=== CONSIGNE ===
Répondez aux questions suivantes d'après le texte sur le projet européen de l'Alliance royale.
(a) Quelles instances l'Alliance royale prévoit-elle dans son aménagement de ce qui existe déjà ?
(b) Par quelle expression Les Manants du Roi désignent-ils la commission qu'ils fustigent ?
(c) Selon l'Alliance, pour quelle raison l'adoption de la monnaie unique apparaît-elle imprudente ?

L'Alliance royale esquisse « un aménagement de ce qui existe déjà : un conseil européen représentant les États, une assemblée, des commissions exécutives et des instances juridictionnelles, chacune agissant dans le strict cadre des coopérations auxquelles les États membres auront bien voulu souscrire ». Exit la « Grosse Kommission » fustigée régulièrement par Les Manants du Roi, éclatée en diverses entités. L'AR plébiscite une communauté où « nul État européen ne peut être contraint d'appliquer des directives ou des lois européennes sur son territoire s'il ne les a pas lui-même ratifiées. Nulle institution européenne ne peut exercer de coercition de droit sur les États membres en dehors de traités librement et préalablement consentis par eux. » Qu'adviendrait-il du droit communautaire dérivé ? L'Alliance laisse planer une certaine ambiguïté. Elle se préoccupe en tout cas de la réversibilité des engagements : de son point de vue, « l'adoption de la monnaie unique apparaît comme imprudente, non pas nécessairement pour ses conséquences économiques, mais parce qu'elle lie la France de façon trop forte ».

=== DONNÉES ===
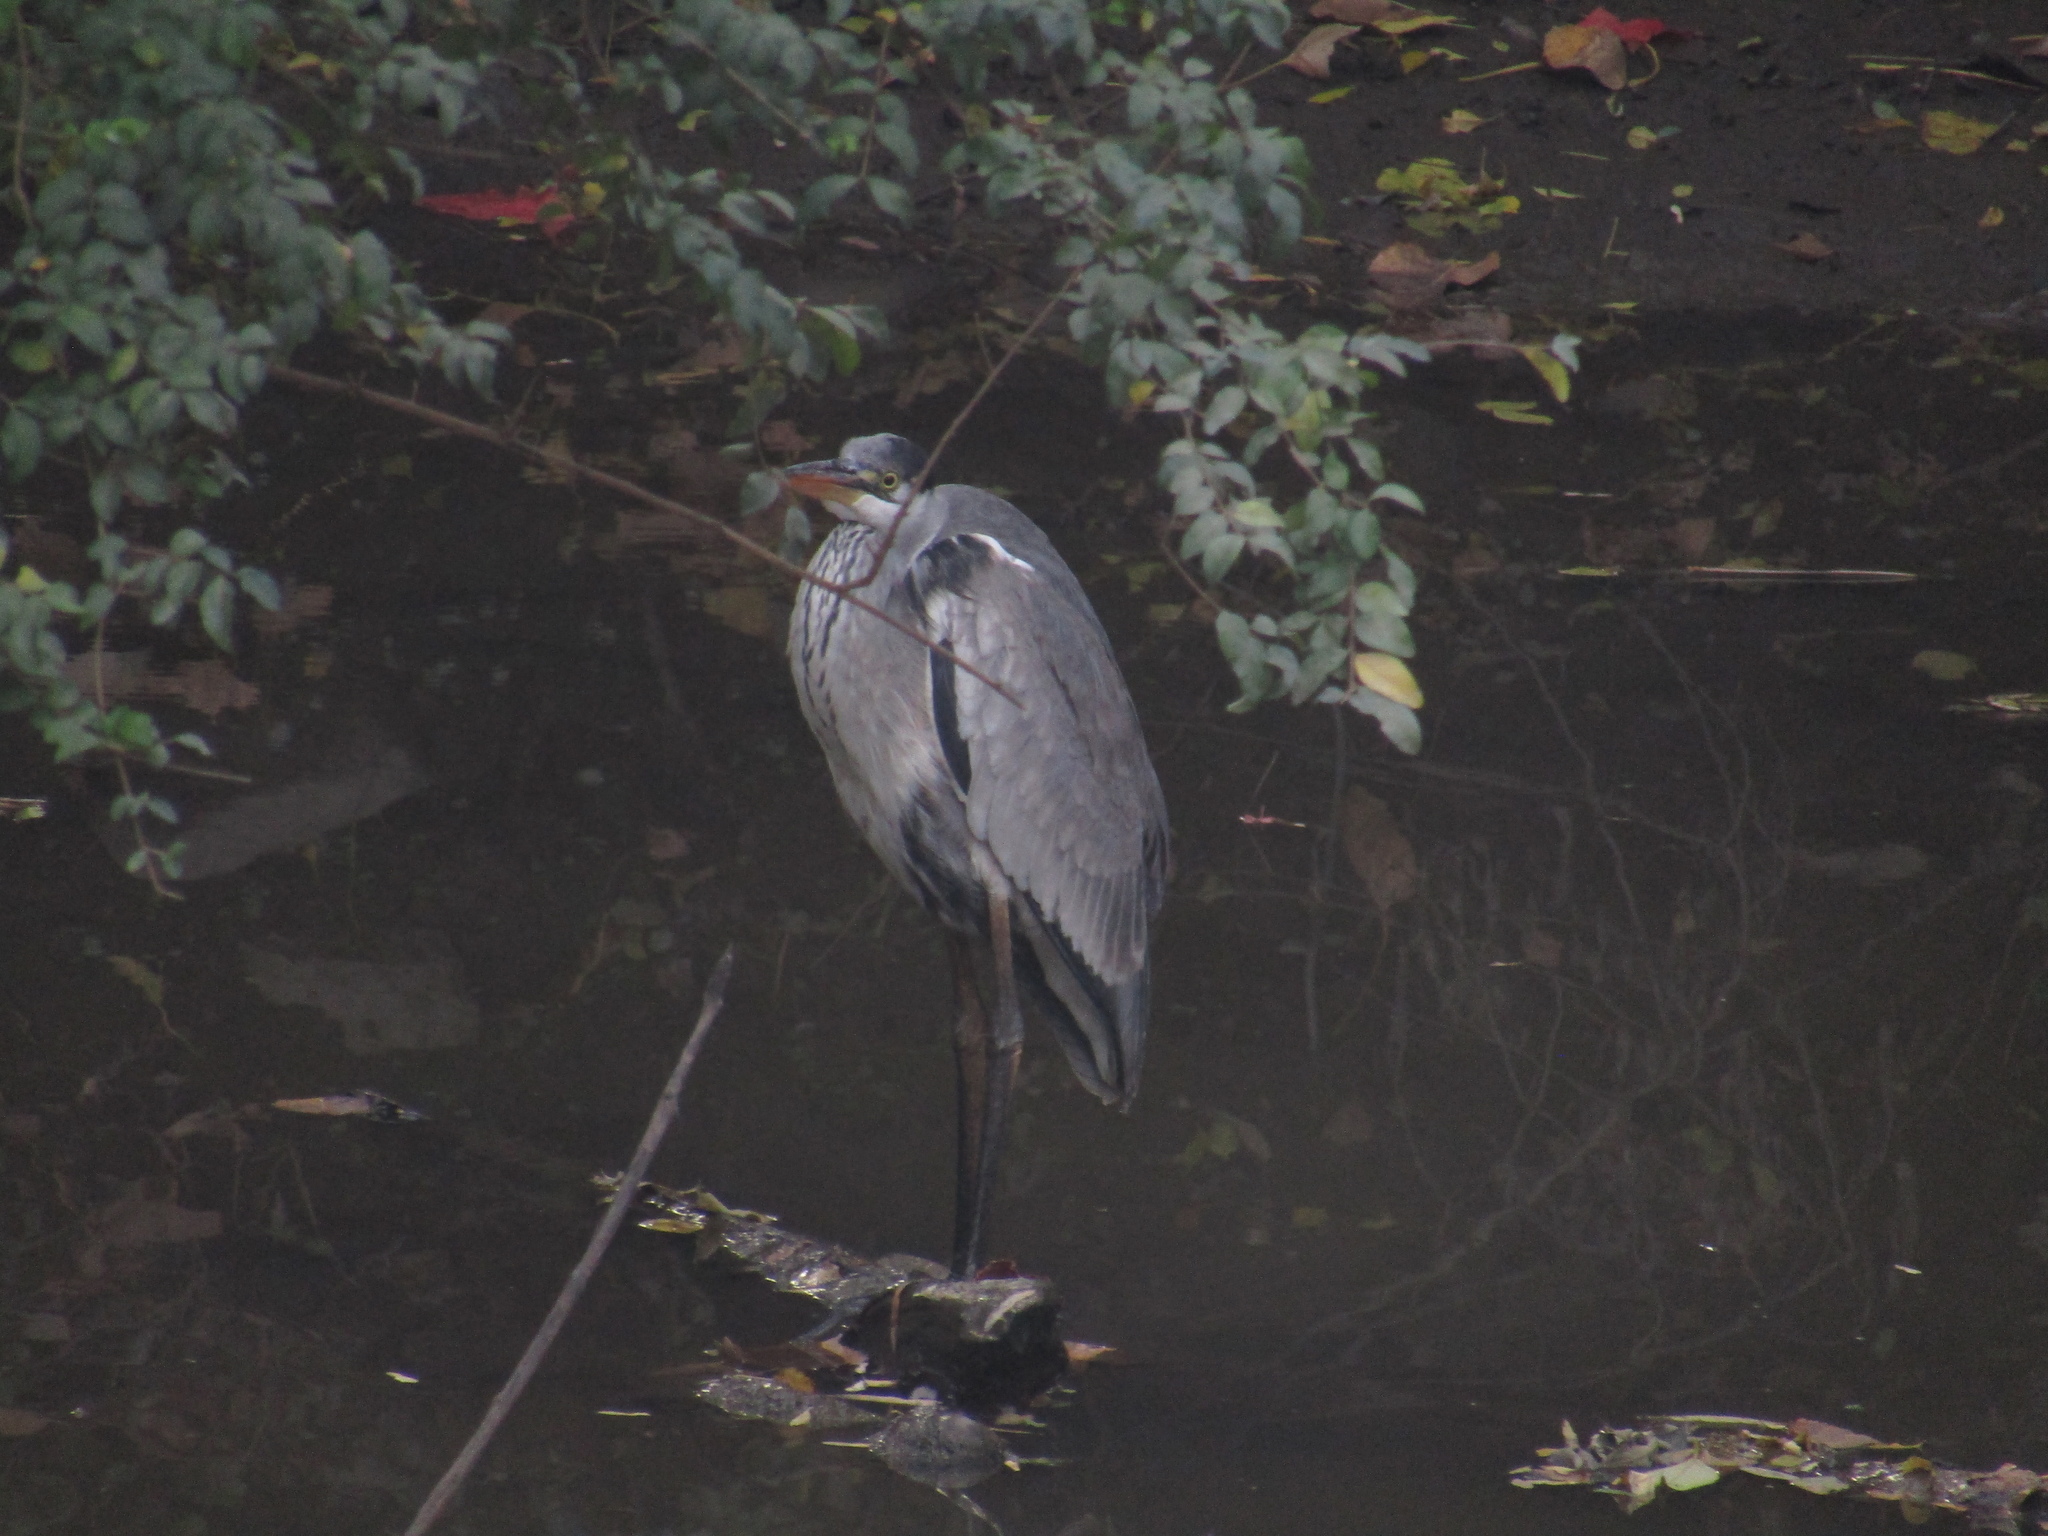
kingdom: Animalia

=== RÉPONSE ATTENDUE ===
(a) Un conseil européen représentant les États, une assemblée, des commissions exécutives et des instances juridictionnelles.
(b) La « Grosse Kommission ».
(c) Parce qu'elle lie la France de façon trop forte.